Here is an example of Lucene.NET's files for a brand new index with one segment:
Here is a two segment example that has gone through merges many times:
Important Lucene Concepts
Documents and Fields
Lucene stores document and documents are comprised of fields. The fields can be a variety of types like Text, string or Int32.
Documents may have as many fields as you like. There is no concept of schema and documents don't need to all have the same fields. When searching you can search any field and it will only return documents which have that field and where the data in that field matches the specified search criteria.
Writing and Reading Documents
Documents are written via an
IndexWriter and read via an
IndexReader. Although in practice we often use an
IndexSearcher (which wraps an
IndexReader) for searching and reading documents.
We already mentioned that the data is stored in segments. Those segments can be stored via different classes that inherit from
Lucene.Net.Store.Directory. Some of those classes, like
FSDirectory store to your local file system, other can store elsewhere. For example a
RAMDirectory can be useful for unit tests as it stores the segments in RAM. So one of the things that we must provide an
IndexWriter is a instance of a
Lucene.Net.Store.Directory that is the type of directory we want to work with.

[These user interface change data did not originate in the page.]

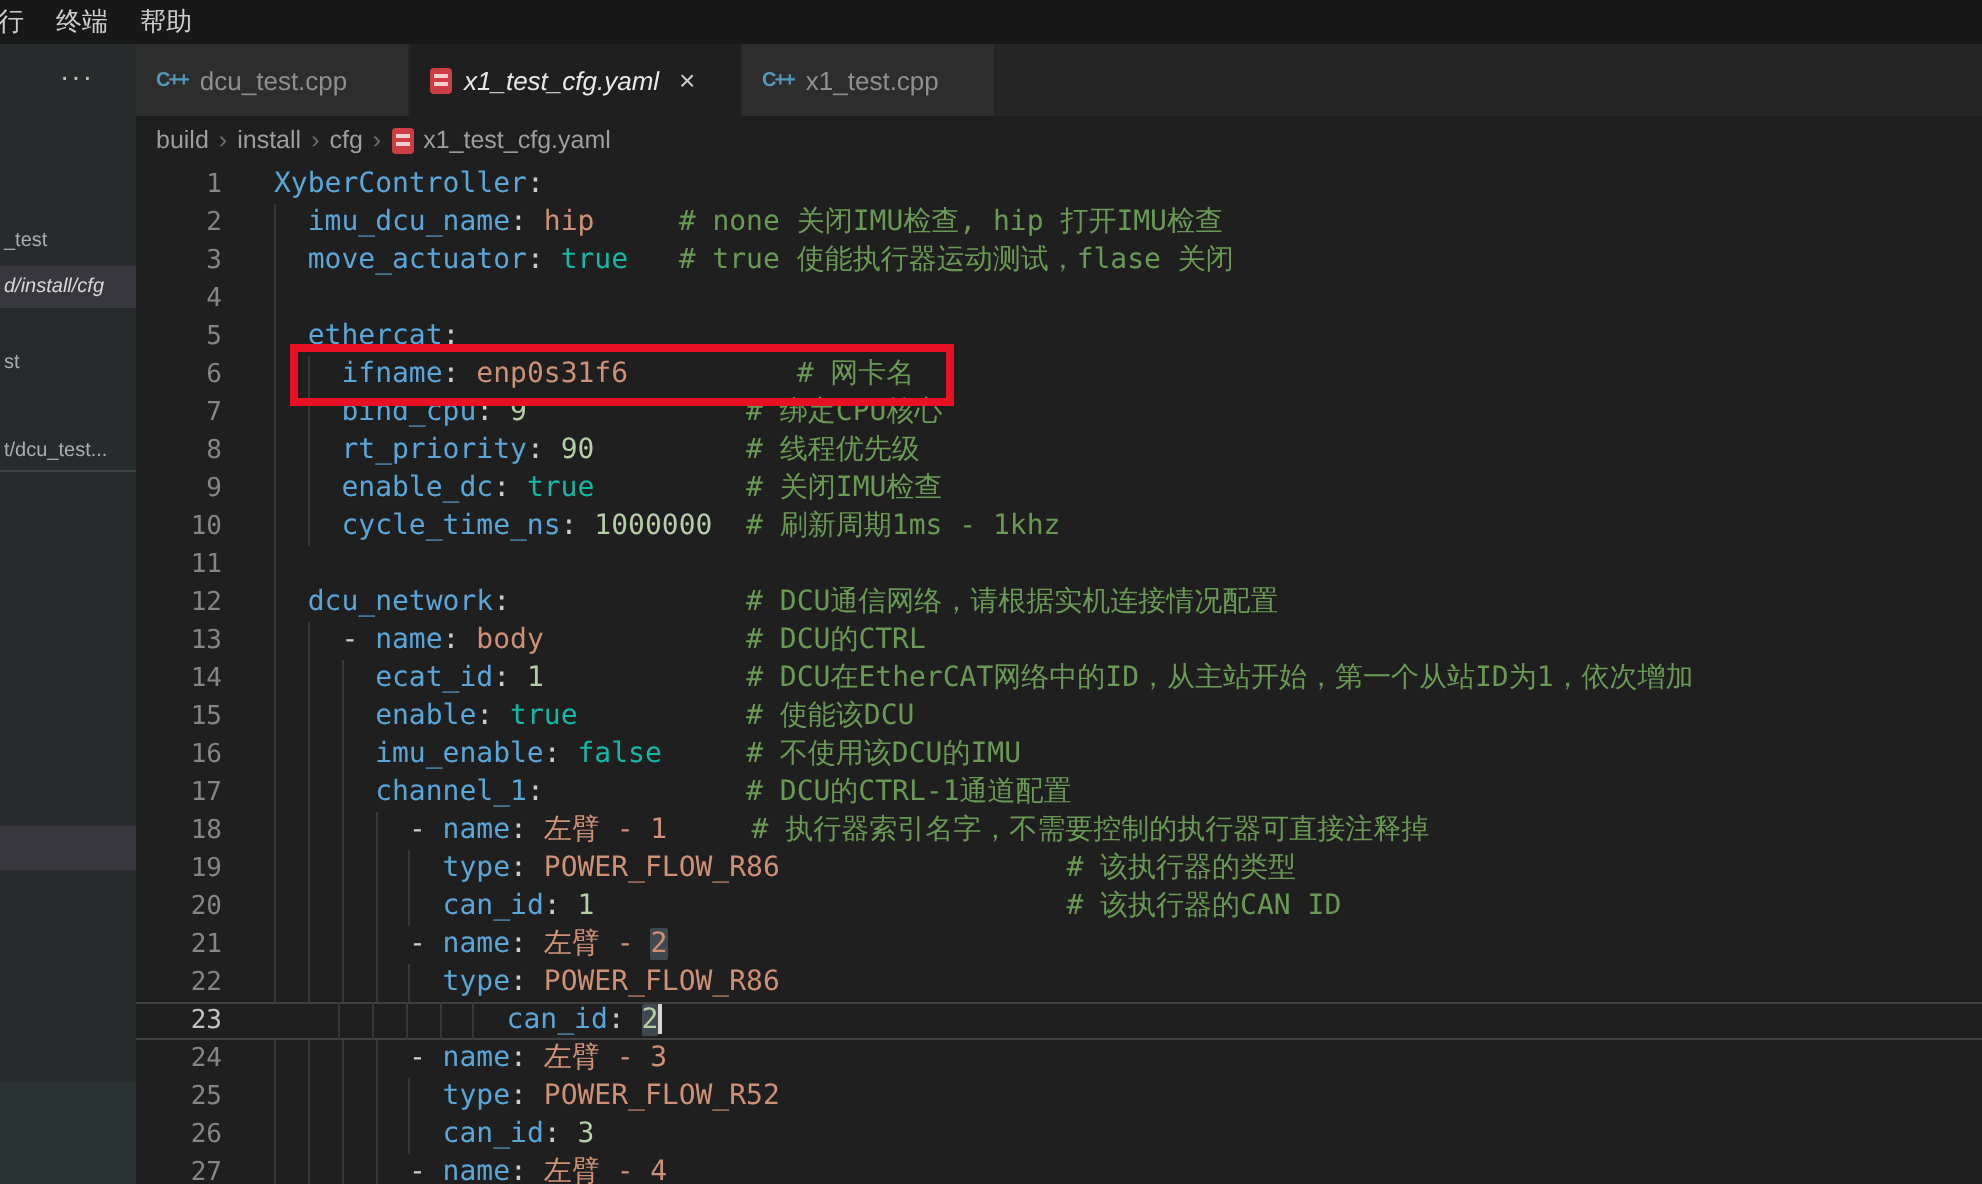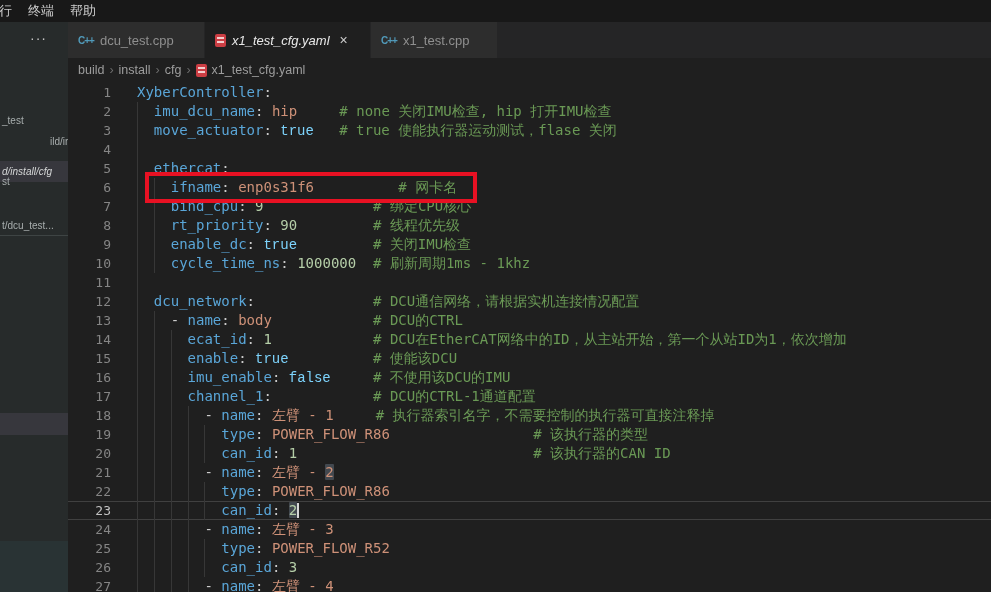--- a/index.html
+++ b/index.html
@@ -62,7 +62,7 @@
   .code{position:relative;flex:1;padding-left:12px;white-space:pre;}
   .guide{position:absolute;top:0;bottom:0;width:1px;background:#373737;}
   .tk-k{color:#5aa6d8;text-align:right;} .tk-s{color:#ce9178;} .tk-n{color:#b5cea8;}
-  .tk-b{color:#7dd3fc;font-family:Liberation Mono, monospace;} .tk-p{color:#cccccc;} .tk-c{color:#6a9955;} .tk-t{color:#cccccc;}
+  .tk-b{color:#14b8a6;} .tk-p{color:#cccccc;} .tk-c{color:#6a9955;} .tk-t{color:#cccccc;}
   .occ{background:rgba(95,105,118,0.55);border-radius:1px;}
   .cursor{display:inline-block;width:2px;height:15px;background:#d7d7d7;vertical-align:-3px;}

How the Pieces Fit Together
The diagram below provides a birds eye view of how the various parts of the system work together. It makes it easier to conceptualize the parts of Lucene that we have been talking about. It might be good idea to keep this diagram in mind when you work through the tutorial examples and review the code provided there.
* In the diagram above "Files" is in quotes because if you are using a
RAMDirectory, say for testing, then there will be no physical file, but rather their representation will be in memory only.
I hope this introduction has helped you to understand a bit about Lucene.NET. The information we have covered so far should give you a bit of a foundation to work from as you work through the tutorial examples and then dig deaper into the Lucene.NET Documentation and Learning Resources.